Claims for jobless benefits, normally one of the most timely and closely watched indicators of the state of the U.S. labor market, are losing their cachet, economists at Morgan Stanley and Citigroup Inc. say.
The number of applications for unemployment insurance dropped to 453,000 last week, according to a report today from the Labor Department. The level is much higher than would be the case when the economy is creating as many jobs as it has in the past couple of months, according to economists David Greenlaw and Steven Wieting.
“We have a disconnect here,” Greenlaw, Morgan Stanley’s chief fixed-income economist in New York, said in an interview. “There’s a pretty long list of things pointing in the direction of a gradual improvement in labor demand. Claims are flashing a different signal.”
One reason for the divergence is the “dramatic extension” of benefit payments, which can go on for up to an unprecedented 99 weeks in some states, Greenlaw said. The protracted support provides an incentive to file, even among those who may not be eligible, he said.
Initial claims figures are a tally of applications for benefits rather than approvals, and historically, half the applications are rejected, said Greenlaw.
The rejection rate, which Greenlaw calculated by comparing initial claims to the actual number of people getting their first payment, began to rise in March and April, so the elevated claims may reflect an increase in ineligible filers, rather than more firings, he said.
Adding to the distortion is a disproportionate number of construction workers seeking benefits and maybe even the first wave of temporary census workers, Greenlaw said.
Construction workers currently account for about 13.5 percent of the people receiving benefits, yet only make up about 4.5 percent of payrolls. They tend to have more frequent periods of unemployment as projects start and end.
“This churning could lead to higher levels of initial jobless claims than in periods when the relationship between the economy and the construction industry is more normal,” said Greenlaw.
While the temporary government workers helping to take the decennial population count are probably not eligible to receive benefits, there is a “strong possibility” they will seek payments, said Greenlaw, citing the amount of discussion on the subject on Internet bulletin boards.

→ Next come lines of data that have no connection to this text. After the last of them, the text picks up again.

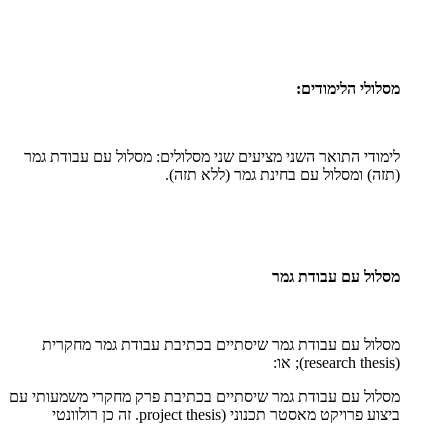
מסלולי הלימודים:
לימודי התואר השני מציעים שני מסלולים: מסלול עם עבודת גמר
(תזה) ומסלול עם בחינת גמר (ללא תזה).
מסלול עם עבודת גמר
מסלול עם עבודת גמר שיסתיים בכתיבת עבודת גמר מחקרית
(
research thesis
); או:
מסלול עם עבודת גמר שיסתיים בכתיבת פרק מחקרי משמעותי עם
ביצוע פרויקט מאסטר תכנוני (
project thesis
. זה כן רולוונטי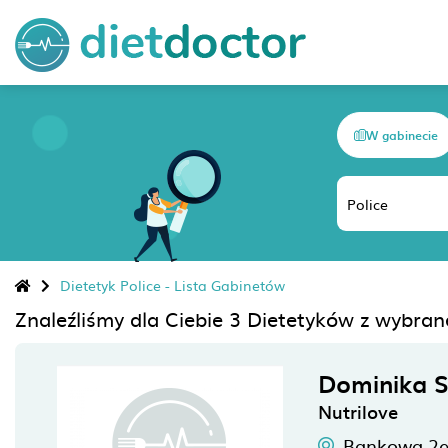
W gabinecie
Dietetyk Police - Lista Gabinetów
Znaleźliśmy dla Ciebie 3 Dietetyków z wybran
Dominika 
Nutrilove
Bankowa 2e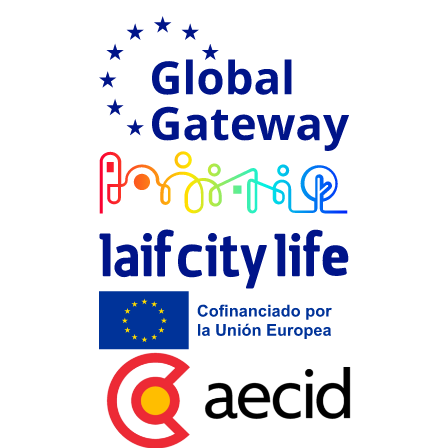
Ir a Global G
LAIF city Life
Financiación 
Aecid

“I wouldn’t dismiss the claims data, but I’d certainly use caution in interpreting it,” Greenlaw said.
Reinforcing the recovery in the job market, employment as measured by the Labor Department’s household survey has risen for four consecutive months this year. The Institute for Supply Management’s index of manufacturing employment climbed in May to the highest level since 2004, while the group’s index of service industries jobs jumped to the highest level since 2007.
Planned firings dropped 65 percent in May from a year earlier, according to figures released yesterday by Chicago- based Challenger, Gray & Christmas Inc.
The number of claims over the past four weeks averaged 459,000, a level consistent with outright job losses in past recessions, Wieting, managing director of economic and market analysis at Citigroup Global Markets in New York, wrote today in a note to clients.
Claims “seem out of step with the current state of the labor market,” said Wieting, who agrees the government extension of benefits is distorting the data.
In the past, when benefits lasted 26 weeks, many workers would not file claims right away and those who got jobs wouldn’t file at all, he said. Now, nearly all fired workers are applying for benefits, keeping claims “stubbornly high,” he said. The recent increases in payrolls are more typically seen when claims drop to the high 300,000 range, according to Wieting.
Employment excluding government agencies grew by 483,000 workers in the first four months of the year, according to the Labor Department. Wages and salaries advanced 1.4 percent over the period, the best four-month gain in two years.
“Most other labor gauges suggest that the outlook for employment is improving, and that employment and wage-based income gains are beginning to support recovery,” Wieting said.
Payrolls probably rose by more than 533,000 workers in May, a fifth consecutive gain, according to the median forecast of economists surveyed by Bloomberg News before the Labor Department’s report tomorrow. Of those, 178,000 will reflect private hiring, the survey showed.